* _AIM OF THE TASK_:
Set down all of the data that follows word for word, without the images.

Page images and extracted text
—————
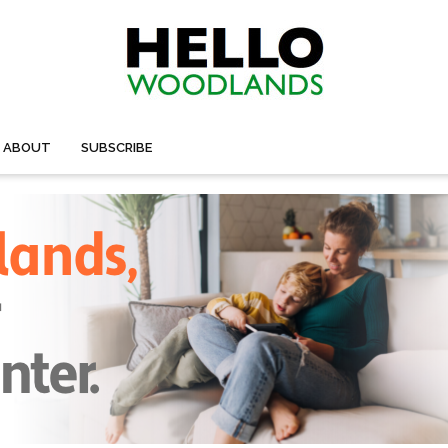
ABOUT
SUBSCRIBE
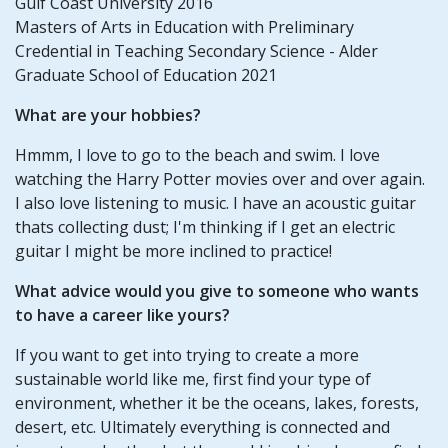
Gulf Coast University 2016
Masters of Arts in Education with Preliminary
Credential in Teaching Secondary Science - Alder
Graduate School of Education 2021
What are your hobbies?
Hmmm, I love to go to the beach and swim. I love
watching the Harry Potter movies over and over again.
I also love listening to music. I have an acoustic guitar
thats collecting dust; I'm thinking if I get an electric
guitar I might be more inclined to practice!
What advice would you give to someone who wants
to have a career like yours?
If you want to get into trying to create a more
sustainable world like me, first find your type of
environment, whether it be the oceans, lakes, forests,
desert, etc. Ultimately everything is connected and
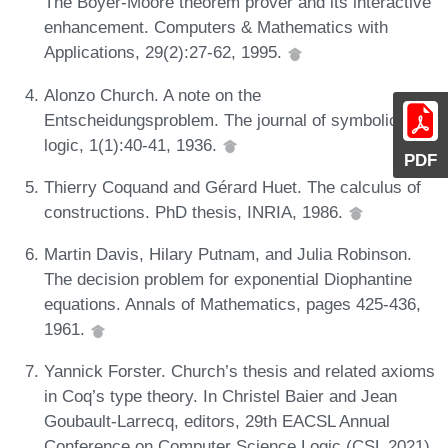
The Boyer-Moore theorem prover and its interactive
enhancement. Computers & Mathematics with
Applications, 29(2):27-62, 1995.
Alonzo Church. A note on the
Entscheidungsproblem. The journal of symbolic
logic, 1(1):40-41, 1936.
PDF
Thierry Coquand and Gérard Huet. The calculus of
constructions. PhD thesis, INRIA, 1986.
Martin Davis, Hilary Putnam, and Julia Robinson.
The decision problem for exponential Diophantine
equations. Annals of Mathematics, pages 425-436,
1961.
Yannick Forster. Church’s thesis and related axioms
in Coq’s type theory. In Christel Baier and Jean
Goubault-Larrecq, editors, 29th EACSL Annual
Conference on Computer Science Logic (CSL 2021),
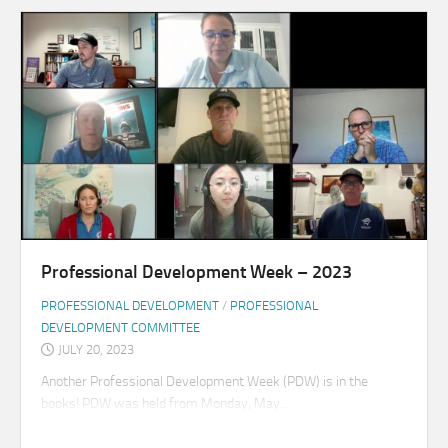
Professional Development Week – 2023
PROFESSIONAL DEVELOPMENT
/
PROFESSIONAL
DEVELOPMENT COMMITTEE
JULY 20, 2023
Another Professional Development Week (PDW) is in the
books! PDW was held from Monday, May...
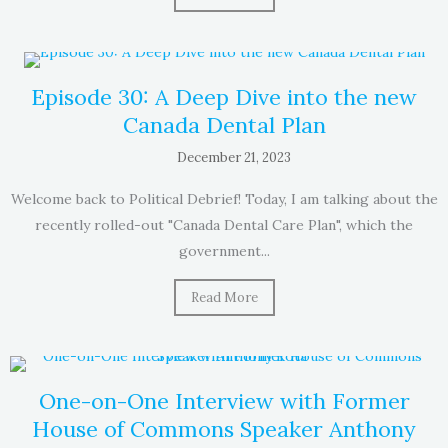
Episode 30: A Deep Dive into the new
Canada Dental Plan
December 21, 2023
Welcome back to Political Debrief! Today, I am talking about the
recently rolled-out "Canada Dental Care Plan", which the
government...
Read More
One-on-One Interview with Former
House of Commons Speaker Anthony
—————
* _TASK ANSWER_:
ABOUT
SUBSCRIBE
Gulf Coast University 2016
Masters of Arts in Education with Preliminary
Credential in Teaching Secondary Science - Alder
Graduate School of Education 2021
What are your hobbies?
Hmmm, I love to go to the beach and swim. I love
watching the Harry Potter movies over and over again.
I also love listening to music. I have an acoustic guitar
thats collecting dust; I'm thinking if I get an electric
guitar I might be more inclined to practice!
What advice would you give to someone who wants
to have a career like yours?
If you want to get into trying to create a more
sustainable world like me, first find your type of
environment, whether it be the oceans, lakes, forests,
desert, etc. Ultimately everything is connected and
The Boyer-Moore theorem prover and its interactive
enhancement. Computers & Mathematics with
Applications, 29(2):27-62, 1995.
Alonzo Church. A note on the
Entscheidungsproblem. The journal of symbolic
logic, 1(1):40-41, 1936.
PDF
Thierry Coquand and Gérard Huet. The calculus of
constructions. PhD thesis, INRIA, 1986.
Martin Davis, Hilary Putnam, and Julia Robinson.
The decision problem for exponential Diophantine
equations. Annals of Mathematics, pages 425-436,
1961.
Yannick Forster. Church’s thesis and related axioms
in Coq’s type theory. In Christel Baier and Jean
Goubault-Larrecq, editors, 29th EACSL Annual
Conference on Computer Science Logic (CSL 2021),
Professional Development Week – 2023
PROFESSIONAL DEVELOPMENT
/
PROFESSIONAL
DEVELOPMENT COMMITTEE
JULY 20, 2023
Another Professional Development Week (PDW) is in the
books! PDW was held from Monday, May...
Episode 30: A Deep Dive into the new
Canada Dental Plan
December 21, 2023
Welcome back to Political Debrief! Today, I am talking about the
recently rolled-out "Canada Dental Care Plan", which the
government...
Read More
One-on-One Interview with Former
House of Commons Speaker Anthony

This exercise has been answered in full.